◆ **Given task**
Please write out the entries below again, swapping every "darktable history" for "editing steps" and keeping all else the same.

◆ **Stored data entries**

-- Begin --

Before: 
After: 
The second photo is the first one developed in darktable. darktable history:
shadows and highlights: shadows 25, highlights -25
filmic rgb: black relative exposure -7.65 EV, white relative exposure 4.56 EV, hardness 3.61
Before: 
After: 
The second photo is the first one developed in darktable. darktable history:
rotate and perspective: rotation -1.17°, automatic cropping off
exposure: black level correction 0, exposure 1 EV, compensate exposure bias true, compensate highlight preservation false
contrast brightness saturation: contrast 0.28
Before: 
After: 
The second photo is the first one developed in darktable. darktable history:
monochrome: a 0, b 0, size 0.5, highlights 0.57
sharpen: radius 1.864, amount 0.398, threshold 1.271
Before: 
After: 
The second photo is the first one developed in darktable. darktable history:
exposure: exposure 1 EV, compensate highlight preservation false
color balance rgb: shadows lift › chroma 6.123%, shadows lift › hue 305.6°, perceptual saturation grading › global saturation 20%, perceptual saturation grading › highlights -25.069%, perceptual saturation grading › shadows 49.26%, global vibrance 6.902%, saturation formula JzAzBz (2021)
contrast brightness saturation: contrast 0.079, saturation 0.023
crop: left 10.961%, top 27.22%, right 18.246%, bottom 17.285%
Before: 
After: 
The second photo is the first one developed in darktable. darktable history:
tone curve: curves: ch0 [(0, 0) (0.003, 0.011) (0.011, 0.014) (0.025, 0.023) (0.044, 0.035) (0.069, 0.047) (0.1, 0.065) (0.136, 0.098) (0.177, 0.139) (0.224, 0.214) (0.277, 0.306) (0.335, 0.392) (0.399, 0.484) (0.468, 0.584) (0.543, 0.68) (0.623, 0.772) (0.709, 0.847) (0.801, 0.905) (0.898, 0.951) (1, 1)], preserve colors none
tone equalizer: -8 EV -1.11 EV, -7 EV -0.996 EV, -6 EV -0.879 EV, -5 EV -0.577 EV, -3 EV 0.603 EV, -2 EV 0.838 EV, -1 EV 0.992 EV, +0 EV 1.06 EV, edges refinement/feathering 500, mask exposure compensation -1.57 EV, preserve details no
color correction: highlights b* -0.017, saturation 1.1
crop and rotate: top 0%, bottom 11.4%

-- End --

◆ **Task answer**
Before: 
After: 
The second photo is the first one developed in darktable. editing steps:
shadows and highlights: shadows 25, highlights -25
filmic rgb: black relative exposure -7.65 EV, white relative exposure 4.56 EV, hardness 3.61
Before: 
After: 
The second photo is the first one developed in darktable. editing steps:
rotate and perspective: rotation -1.17°, automatic cropping off
exposure: black level correction 0, exposure 1 EV, compensate exposure bias true, compensate highlight preservation false
contrast brightness saturation: contrast 0.28
Before: 
After: 
The second photo is the first one developed in darktable. editing steps:
monochrome: a 0, b 0, size 0.5, highlights 0.57
sharpen: radius 1.864, amount 0.398, threshold 1.271
Before: 
After: 
The second photo is the first one developed in darktable. editing steps:
exposure: exposure 1 EV, compensate highlight preservation false
color balance rgb: shadows lift › chroma 6.123%, shadows lift › hue 305.6°, perceptual saturation grading › global saturation 20%, perceptual saturation grading › highlights -25.069%, perceptual saturation grading › shadows 49.26%, global vibrance 6.902%, saturation formula JzAzBz (2021)
contrast brightness saturation: contrast 0.079, saturation 0.023
crop: left 10.961%, top 27.22%, right 18.246%, bottom 17.285%
Before: 
After: 
The second photo is the first one developed in darktable. editing steps:
tone curve: curves: ch0 [(0, 0) (0.003, 0.011) (0.011, 0.014) (0.025, 0.023) (0.044, 0.035) (0.069, 0.047) (0.1, 0.065) (0.136, 0.098) (0.177, 0.139) (0.224, 0.214) (0.277, 0.306) (0.335, 0.392) (0.399, 0.484) (0.468, 0.584) (0.543, 0.68) (0.623, 0.772) (0.709, 0.847) (0.801, 0.905) (0.898, 0.951) (1, 1)], preserve colors none
tone equalizer: -8 EV -1.11 EV, -7 EV -0.996 EV, -6 EV -0.879 EV, -5 EV -0.577 EV, -3 EV 0.603 EV, -2 EV 0.838 EV, -1 EV 0.992 EV, +0 EV 1.06 EV, edges refinement/feathering 500, mask exposure compensation -1.57 EV, preserve details no
color correction: highlights b* -0.017, saturation 1.1
crop and rotate: top 0%, bottom 11.4%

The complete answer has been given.